此外,更新的stringi :: stri_sub函数的速度至少是base :: substr()的两倍。所以,在上面的代码中使用fread读取文件(约4秒),然后应用于解析每行,提取143个变量花了大约8秒与stringi :: stri_sub相比,19为base :: substr。所以,fread加stri_sub仍然只有大约12秒运行。不错。

  seer9 < -  fread(path_to_data / COLRECT.TXT,
colClasses =character ,
sep =\ n,
header = FALSE)
text< - seer9 [,apply(start_end,1,function(y)substr(V1,y [1] ,y [2]))]%>%
data.table(。)



2015年12月10日更新:



请参阅

您可以使用 LaF 包,这是为了处理大型固定宽度文件(也太大,不适合内存)。要使用它,你首先需要使用 laf_open_fwf 打开文件。然后,您可以像生成正常数据框架一样索引生成的对象,以读取所需的数据。在下面的示例中,我读取了整个文件,但也可以读取特定的列和/或行:

 
laf< - laf_open_fwf(foo.dat,column_widths = cols,
column_types = rep(character,length(cols)),
column_names = seervars)
seer9 < - laf [,]

您使用5000行(而不是500,000行) 28秒使用 read.fwf 和1.6秒使用 LaF



添加。使用 read.fwf ,使用50,000行(而不是您的500,000行)的示例需要258秒,使用 LaF


I work with a lot of fixed width files (i.e., no separating character) that I need to read into R. So, there is usually a definition of the column width to parse the string into variables. I can use read.fwf to read in the data without a problem. However, for large files, this can take a long time. For a recent dataset, this took 800 seconds to read in a dataset with ~500,000 rows and 143 variables.

seer9 <- read.fwf("~/data/rawdata.txt", 
  widths = cols,
  header = FALSE,
  buffersize = 250000,
  colClasses = "character",
  stringsAsFactors = FALSE))

fread in the data.table package in R is awesome for solving most data read problems, except it doesn't parse fixed width files. However, I can read each line in as a single character string (~500,000 rows, 1 column). This takes 3-5 seconds. (I love data.table.)

seer9 <- fread("~/data/rawdata.txt", colClasses = "character",
               sep = "\n", header = FALSE, verbose = TRUE)

There are a number of good posts on SO on how to parse text files. See JHoward's suggestion here, to create a matrix of start and end columns, and substr to parse the data. See GSee's suggestion here to use strsplit. I couldn't figure out how to make that work with this data. (Also, Michael Smith made some suggestions on the data.table mailing list involving sed that were beyond my ability to implement.) Now, using fread and substr() I can do the whole thing in about 25-30 seconds. Note that coercing to a data.table at end takes a chunk of time (5 sec?).

end_col <- cumsum(cols)
start_col <- end_col - cols + 1
start_end <- cbind(start_col, end_col) # matrix of start and end positions
text <- lapply(seer9, function(x) {
        apply(start_end, 1, function(y) substr(x, y[1], y[2])) 
        })
dt <- data.table(text$V1)
setnames(dt, old = 1:ncol(dt), new = seervars)

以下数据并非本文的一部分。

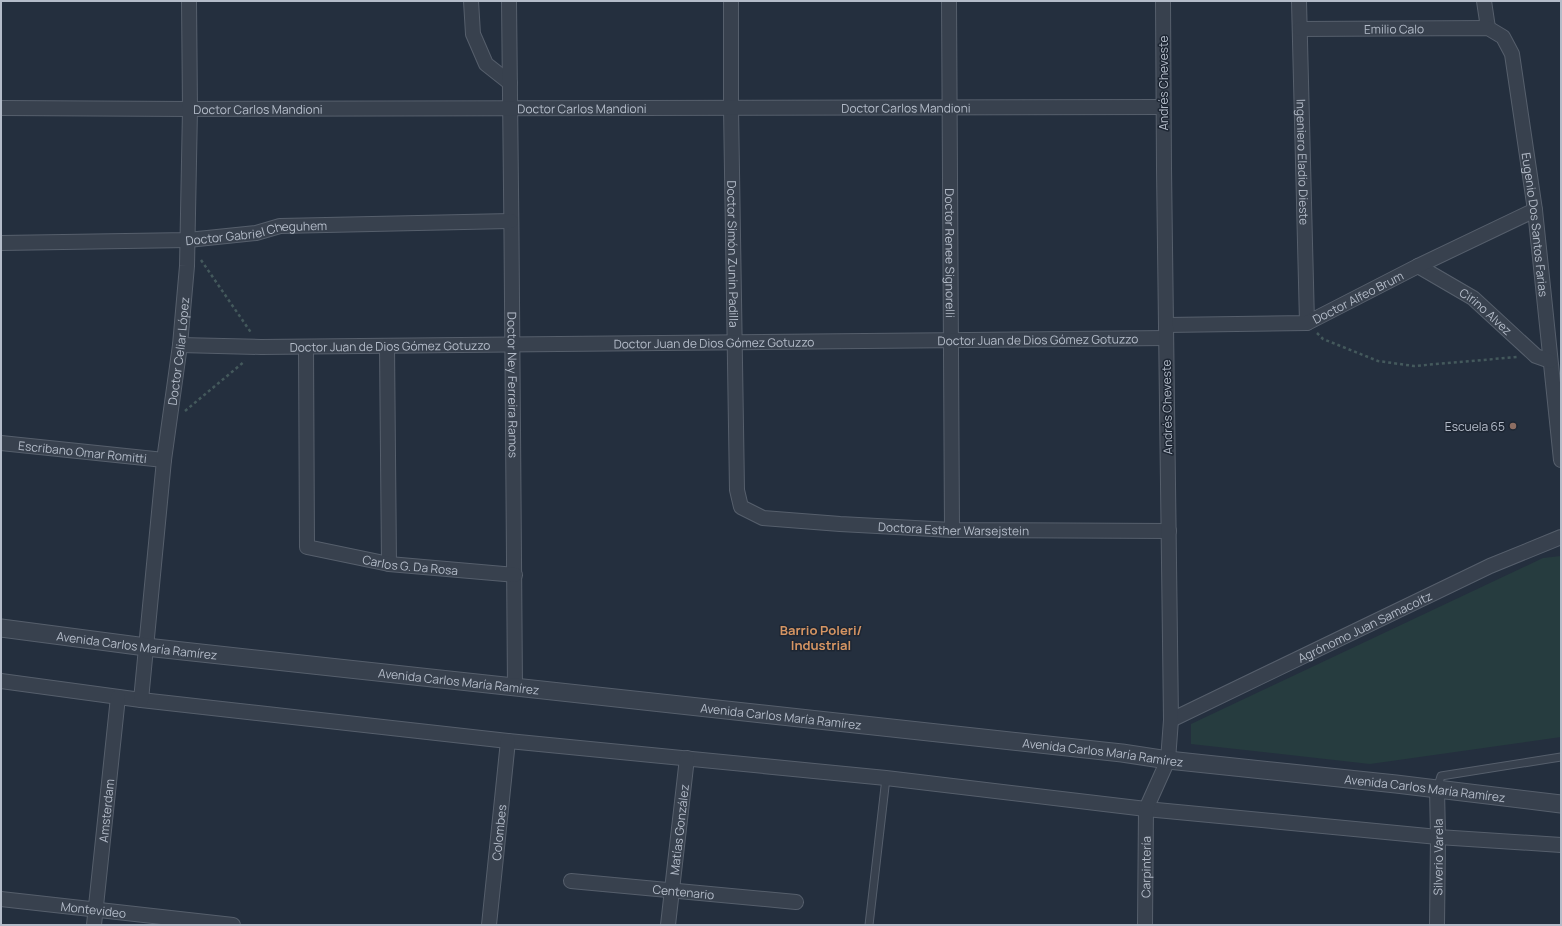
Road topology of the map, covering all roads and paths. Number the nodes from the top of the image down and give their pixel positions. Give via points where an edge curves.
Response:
1 (188, 1) edge
2 (471, 1) edge
3 (509, 1) edge
4 (731, 1) edge
5 (949, 1) edge
6 (1163, 1) edge
7 (1299, 1) edge
8 (1484, 1) edge
9 (1488, 28) junction
10 (1300, 29) junction
11 (510, 83) junction
12 (949, 107) junction
13 (1163, 107) junction
14 (1, 108) edge
15 (510, 108) junction
16 (731, 108) junction
17 (190, 109) junction
18 (1535, 210) junction
19 (511, 221) junction
20 (188, 240) junction
21 (1, 243) edge
22 (1418, 266) junction
23 (1308, 323) junction
24 (1166, 332) junction
25 (951, 340) junction
26 (735, 342) junction
27 (180, 345) junction
28 (514, 345) junction
29 (387, 346) junction
30 (261, 347) junction
31 (306, 347) junction
32 (1536, 356) junction
33 (1550, 361) junction
34 (169, 425) junction
35 (1, 444) edge
36 (164, 460) junction
37 (1561, 460) edge
38 (741, 507) joint
39 (952, 530) junction
40 (1169, 531) junction
41 (1561, 537) edge
42 (389, 564) junction
43 (515, 575) junction
44 (1, 628) edge
45 (146, 648) junction
46 (1, 681) edge
47 (514, 688) junction
48 (118, 697) junction
49 (141, 700) junction
50 (1170, 720) junction
51 (508, 741) junction
52 (1561, 757) edge
53 (687, 758) junction
54 (1168, 760) junction
55 (886, 778) junction
56 (1437, 789) junction
57 (1561, 804) edge
58 (1146, 809) junction
59 (1438, 837) junction
60 (1561, 844) edge
61 (570, 881) dead end
62 (672, 891) junction
63 (1, 899) edge
64 (796, 902) dead end
65 (96, 910) junction
66 (94, 925) edge
67 (233, 925) edge
68 (488, 925) edge
69 (668, 925) edge
70 (869, 925) edge
71 (1144, 925) edge
72 (1437, 925) edge

1 - 17 street, Doctor Celiar López
2 - 11 street via 473,34 486,64
3 - 11 street, Doctor Ney Ferreira Ramos
4 - 16 street, Doctor Simón Zunin Padilla
5 - 12 street, Doctor Renee Signorelli
6 - 13 street, Andrés Cheveste
7 - 10 street, Ingeniero Eladio Dieste
8 - 9 street
9 - 10 street, Emilio Calo
9 - 18 street, Eugenio Dos Santos Farias via 1503,37 1512,54
10 - 23 street, Ingeniero Eladio Dieste
11 - 15 street, Doctor Ney Ferreira Ramos
12 - 13 street, Doctor Carlos Mandioni
12 - 16 street, Doctor Carlos Mandioni
12 - 25 street, Doctor Renee Signorelli
13 - 24 street, Andrés Cheveste
14 - 17 street, Doctor Carlos Mandioni
15 - 16 street, Doctor Carlos Mandioni
15 - 17 street, Doctor Carlos Mandioni
15 - 19 street, Doctor Ney Ferreira Ramos
16 - 26 street, Doctor Simón Zunin Padilla
17 - 20 street, Doctor Celiar López
18 - 22 street, Doctor Alfeo Brum
18 - 33 street, Eugenio Dos Santos Farias
19 - 20 street, Doctor Gabriel Cheguhem via 280,226 256,233
19 - 28 street, Doctor Ney Ferreira Ramos
20 - 21 street, Doctor Gabriel Cheguhem
20 - 27 street, Doctor Celiar López
20 - 30 path
22 - 23 street, Doctor Alfeo Brum
22 - 32 street, Cirino Alvez via 1473,298
23 - 24 street, Doctor Alfeo Brum
23 - 32 path via 1323,339 1378,360 1407,365
24 - 25 street, Doctor Juan de Dios Gómez Gotuzzo
24 - 40 street, Andrés Cheveste
25 - 26 street, Doctor Juan de Dios Gómez Gotuzzo
25 - 39 street, Doctor Renee Signorelli
26 - 28 street, Doctor Juan de Dios Gómez Gotuzzo
26 - 38 street, Doctor Simón Zunin Padilla via 737,490
27 - 30 street, Doctor Juan de Dios Gómez Gotuzzo
27 - 34 street, Doctor Celiar López
28 - 29 street, Doctor Juan de Dios Gómez Gotuzzo
28 - 43 street, Doctor Ney Ferreira Ramos
29 - 31 street, Doctor Juan de Dios Gómez Gotuzzo
29 - 42 street
30 - 31 street, Doctor Juan de Dios Gómez Gotuzzo
30 - 34 path
31 - 42 street, Carlos G. Da Rosa via 307,547
32 - 33 street, Cirino Alvez
33 - 37 street, Eugenio Dos Santos Farias
34 - 36 street, Doctor Celiar López
35 - 36 street, Escribano Omar Romitti
36 - 45 street, Doctor Celiar López
38 - 39 street, Doctora Esther Warsejstein via 763,518
39 - 40 street, Doctora Esther Warsejstein
40 - 50 street, Andrés Cheveste
41 - 50 street, Agrónomo Juan Samacoitz via 1490,566
42 - 43 street, Carlos G. Da Rosa
43 - 47 street, Doctor Ney Ferreira Ramos
44 - 45 street, Avenida Carlos María Ramírez
45 - 47 street, Avenida Carlos María Ramírez
45 - 49 street, Doctor Celiar López
46 - 48 street
47 - 54 street, Avenida Carlos María Ramírez
48 - 49 street
48 - 65 street, Amsterdam
49 - 51 street
50 - 54 street, Andrés Cheveste
51 - 53 street
51 - 68 street, Colombes
52 - 56 lane via 1440,776
53 - 55 street
53 - 62 street, Matías González
54 - 56 street, Avenida Carlos María Ramírez
54 - 58 street, Andrés Cheveste
55 - 58 street
55 - 70 lane
56 - 57 street, Avenida Carlos María Ramírez
56 - 59 street, Silverio Varela
58 - 59 street
58 - 71 street, Carpintería
59 - 60 street
59 - 72 street, Silverio Varela
61 - 62 street, Centenario
62 - 64 street, Centenario
62 - 69 street, Matías González
63 - 65 street, Montevideo
65 - 66 street, Amsterdam
65 - 67 street, Montevideo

What I am wondering is whether this can be improved any further? I know I am not the only one who has to read fixed width files, so if this could be made faster, it would make loading even larger files (with millions of rows) more tolerable. I tried using parallel with mclapply and data.tableinstead of lapply, but those didn't change anything. (Likely due to my inexperience in R.) I imagine that an Rcpp function could be written to do this really fast, but that is beyond my skill set. Also, I may not be using lapply and apply appropriately.

My data.table implementation (with magrittr chaining) takes the same time:

text <- seer9[ , apply(start_end, 1, function(y) substr(V1, y[1], y[2]))] %>% 
  data.table(.)

Can anyone make suggestions to improve the speed of this? Or is this about as good as it gets?

Here is code to create a similar data.table within R (rather than linking to actual data). It should have 331 characters, and 500,000 rows. There are spaces to simulate missing fields in the data, but this is NOT space delimited data. (I am reading raw SEER data, in case anyone is interested.) Also including column widths (cols) and variable names (seervars) in case this helps someone else. These are the actual column and variable definitions for SEER data.

seer9 <-
  data.table(rep((paste0(paste0(letters, 1000:1054, " ", collapse = ""), " ")),
                 500000))

cols = c(8,10,1,2,1,1,1,3,4,3,2,2,4,4,1,4,1,4,1,1,1,1,3,2,2,1,2,2,13,2,4,1,1,1,1,3,3,3,2,3,3,3,3,3,3,3,2,2,2,2,1,1,1,1,1,6,6,6,2,1,1,2,1,1,1,1,1,2,2,1,1,2,1,1,1,1,1,1,1,1,1,1,1,1,1,1,7,5,4,10,3,3,2,2,2,3,1,1,1,1,2,2,1,1,2,1,9,5,5,1,1,1,2,2,1,1,1,1,1,1,1,1,2,3,3,3,3,3,3,1,4,1,4,1,1,3,3,3,3,2,2,2,2)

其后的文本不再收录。